URL = http://en.wikipedia.org/wiki/New_Australia


Discussion

David Week:

"New Australia was a utopian socialist settlement in Paraguay founded by the Australian New Australian Movement. The colony was officially founded on 28 September 1893 as Colonia Nueva Australia and comprised 238 adults and children.

Paraguay was chosen as the site of the settlement. Lane recruited many, and the first ship left Sydney in July 1893 for Paraguay, where the government was keen to get white settlers and had offered the group a large area of good land.

The founding of the settlement was of interest to left-wing thinkers worldwide; of the settlement Peter Kropotkin said,

The fact that men and women, who have made Australia what it is, are compelled to migrate from it, speaks volumes in itself. 'Make the land, be the dung which renders it productive, build the centres of civilisation which render it valuable – and go away!' That is the true picture of modern capitalist management. The same here, the same at the antipodes – always the same! [1]

William Lane’s autocratic leadership soon led to dissent. The pledges to teetotalism and the ‘colour line’ he had required of the new settlers had seemed logical back in Australia – but here, surrounded by the temptations of beautiful Guaraní women (in a country where roughly 80% of the population were female) and caña, the local sugar-cane rum, they proved highly contentious.

As one of the colony’s descendents, famous comic-book writer Robin Wood, put it to me: “Lane had two rules: 1) No booze. A group of Irish, Scots and Australians? Come on! And 2) No hanky-panky with the natives. For a socialist, he was very racist, and very stupid.”

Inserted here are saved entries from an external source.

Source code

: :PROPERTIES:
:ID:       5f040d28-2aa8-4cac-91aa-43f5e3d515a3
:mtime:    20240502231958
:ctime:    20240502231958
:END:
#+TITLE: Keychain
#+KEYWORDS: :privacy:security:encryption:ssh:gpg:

Riven with tension and disagreement, the colony soon split into two. The original New Australia abandoned communal ownership, dividing up into private family plots, while Lane established a new colony, Cosme. Even more isolated than Nueva Australia, Cosme struggled on until 1909 – but Lane himself left in 1899 after it became obvious his grand plan was doomed to failure. [2]

Paraguay was desperately trying to rebuild itself after the devastating Triple Alliance War of 1864-1870 wiped out most of the nation’s young men. Paraguay’s population was reduced from 525,000 to 220,000, leaving a majority of women, children, old and disabled.

Mary Gilmore eventually returned to Australia and in a 1959 interview Gilmore said:

It was purely communistic. I wouldn’t say it was a success, but I certainly wouldn’t say it was a failure. The reason it had to break up, or disappear, is because William Lane would only have British people in it…

About 2,000 Paraguayans can trace their ancestry to the 500 unionists who have names like Wood, McLeod, Burke and Murray. Some of their descendents are still on the same farms today.

Many descendants of the New Australian utopians have since migrated to Australia. Despite this however the Australia Government does not grant the descendants of the New Australian utopians special migration consideration."